# PISCES BIO PRO EXTERNAL AQUARIUM FILTERS



## sr20det (21 Jun 2012)

http://www.ebay.co.uk/itm/800-2200LPH-B ... 58941d5fda

Anyone used these?

Looking for the smallest one EF-800 for a 25l nano :?:


----------



## Antipofish (21 Jun 2012)

They use a lot of power compared to eheims seemingly although 18w isnt a lot for the smallest one but compared to say JBL too... Depends on whether budget is an issue for power consumption (perpetual) or purchase price.  Personally I would tend to go with a better known one rather than taking a punt, but Ive had practically every filter in the book, LOL.


----------



## Alastair (21 Jun 2012)

Seems a lot of flow for a 25l tank even with the smallest filter. And 18w of power isn't too bad for an 800 litre an hour filter but you could get an eheim 2213 perfect for a 25l which only runs 8 watt. There's the new tetra tec ex 400 which would be ideal 


Sent from my iPhone using Tapatalk


----------



## sr20det (21 Jun 2012)

Appreciate them, don't get me wrong, I would love them, but most likely double if not more in price? If the price was 10-15 difference I could stretch. Indeed it is 800lph, and does seem over kill for a 25l but its the smallest decent ish external for the 40 quid mark. External hang on with spray bar are roughly the same price, just seems obvious to go for something like this.


----------



## Antipofish (21 Jun 2012)

sr20det said:
			
		

> Appreciate them, don't get me wrong, I would love them, but most likely double if not more in price? If the price was 10-15 difference I could stretch. Indeed it is 800lph, and does seem over kill for a 25l but its the smallest decent ish external for the 40 quid mark. External hang on with spray bar are roughly the same price, just seems obvious to go for something like this.

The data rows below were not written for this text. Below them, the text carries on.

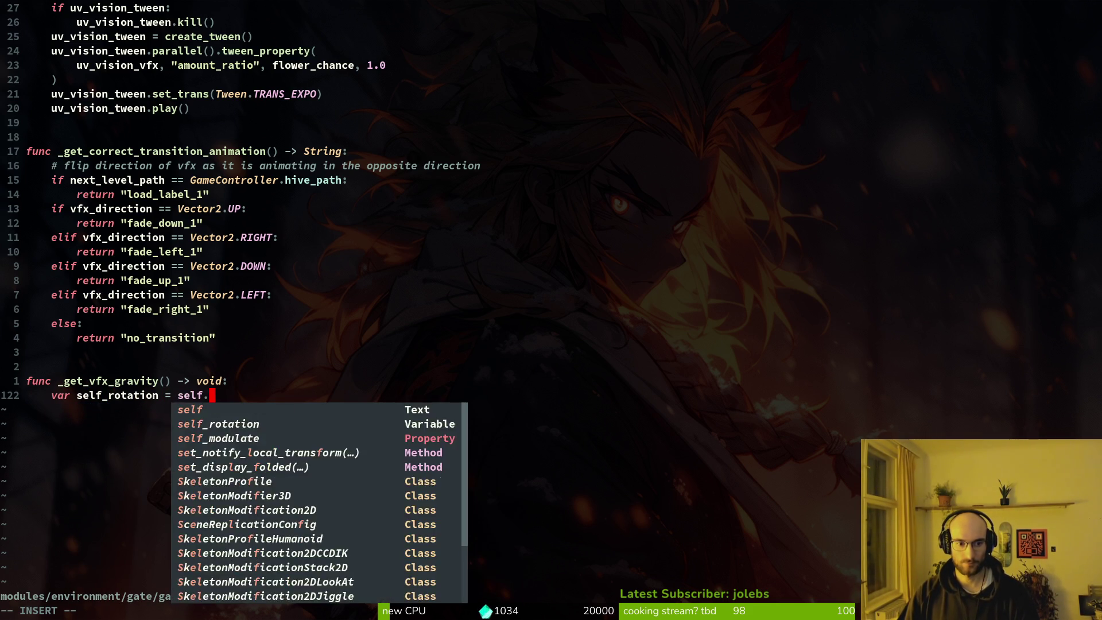
key(Return)
key(Escape)
key(o)
key(Escape)
key(k)
key(c)
key(c)
key(Escape)
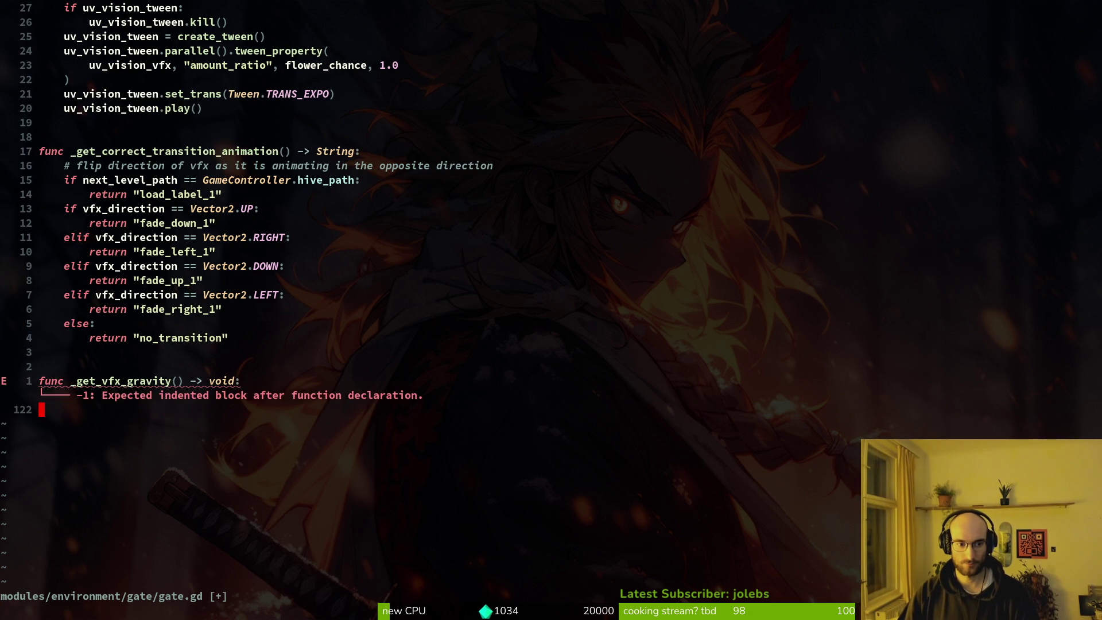
Step: Write 'match self.rotation:' with a first 'PI / 2:' case
text(jkOmatch)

Check out this site.... Tetratex EX400  49.90 euros which is 40 quid.  PLUS you get 10% off on your first purchase and anything over 29 euros is free shipping !

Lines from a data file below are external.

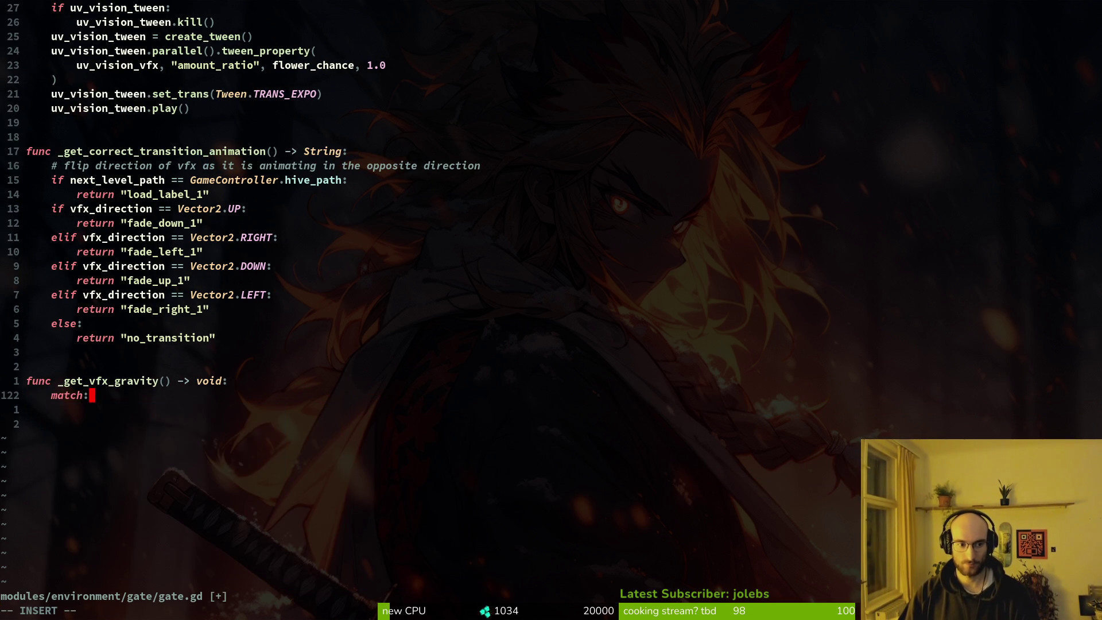
text( self)
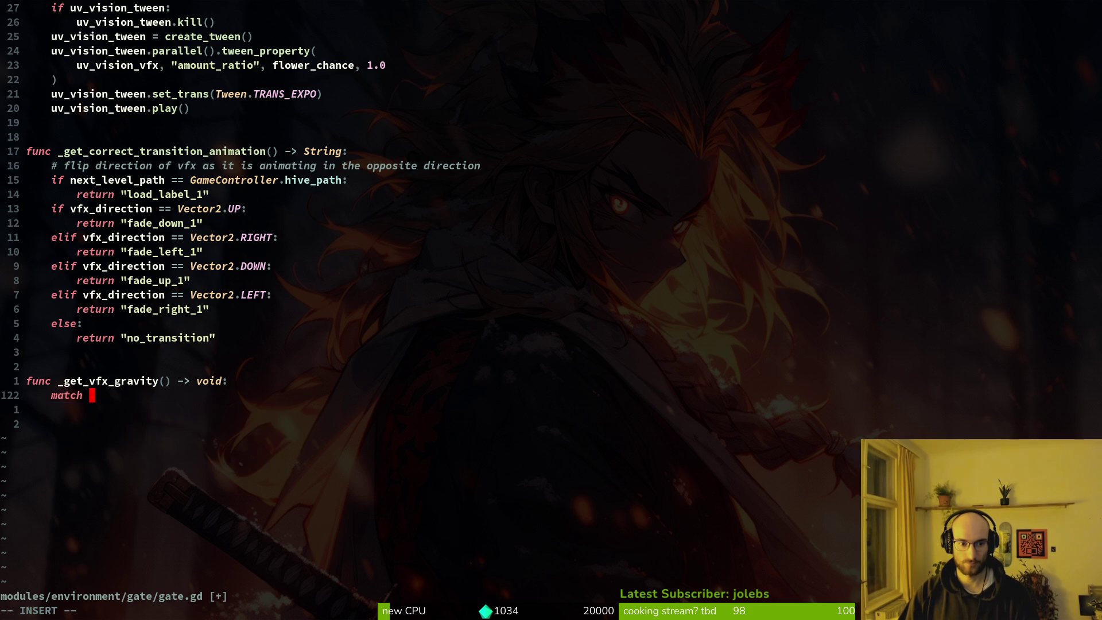
text(.r)
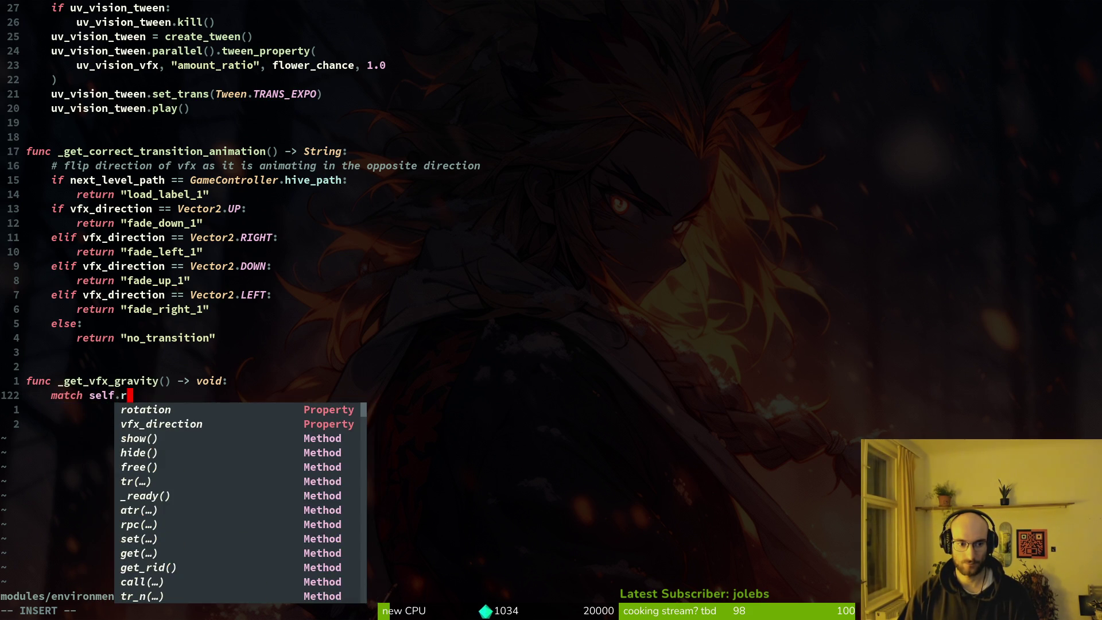
key(Return)
text(:)
key(Return)
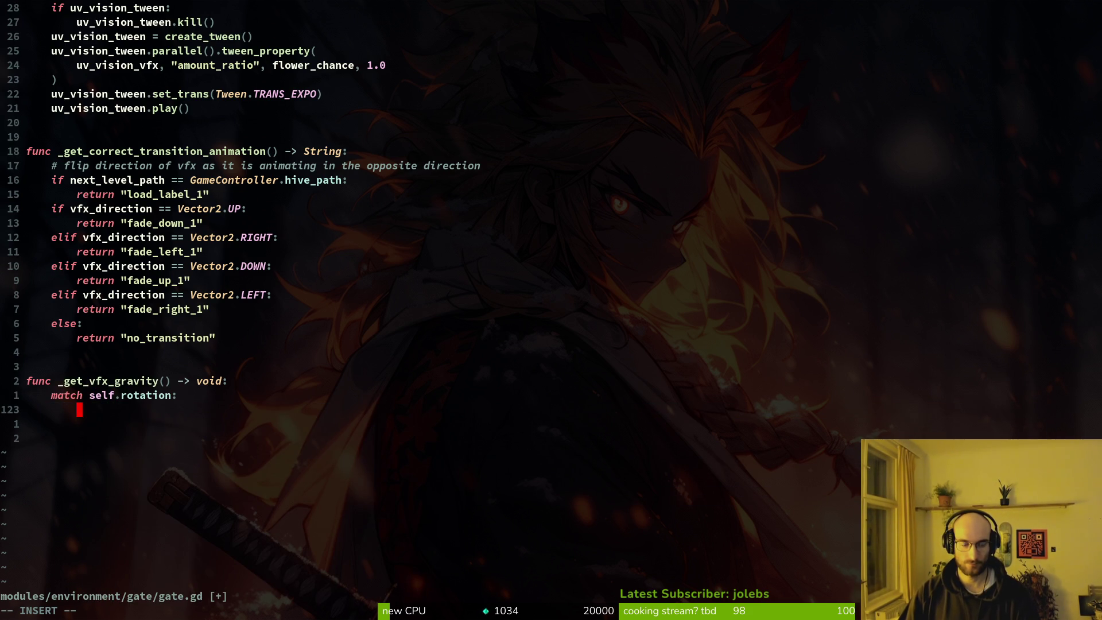
text(PI /)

http://www.zooplus.de/shop/aquaristik/aquarium_pumpen/aquarium_aussenfilter#Tetra

£36 ? Cant go wrong.


----------



## sr20det (21 Jun 2012)

Antipofish said:
			
		

> sr20det said:
> 
> 
> 
> ...


you legend, looking up now.


----------



## sr20det (21 Jun 2012)

Do that include shipping to the UK? Free shipping that is.


----------



## Alastair (21 Jun 2012)

Yeah free shipping to the uk too. Or just order it off the uk zoo plus you still get ten percent off 


Sent from my iPhone using Tapatalk


----------



## Aqua sobriquet (22 Jun 2012)

My mini review of the EX400 here:

http://ukaps.org/forum/viewtopic.php?f=38&t=21876


----------



## sr20det (22 Jun 2012)

Aqua sobriquet said:
			
		

> My mini review of the EX400 here:
> 
> http://ukaps.org/forum/viewtopic.php?f=38&t=21876





Awesome, thanks mate


----------



## sr20det (22 Jun 2012)

Out of stock at .de site  

may wait for it to be back in


----------



## Antipofish (22 Jun 2012)

Alastair said:
			
		

> Yeah free shipping to the uk too. Or just order it off the uk zoo plus you still get ten percent off
> 
> 
> Sent from my iPhone using Tapatalk



You get 10% off the german site too.  As well as free shipping.  So its cheaper all round by about 30% from germany.  20% saving on the exchange rate and then 10% on the first purchase.  I now get 5% discount on all my purchases with them.  8)


----------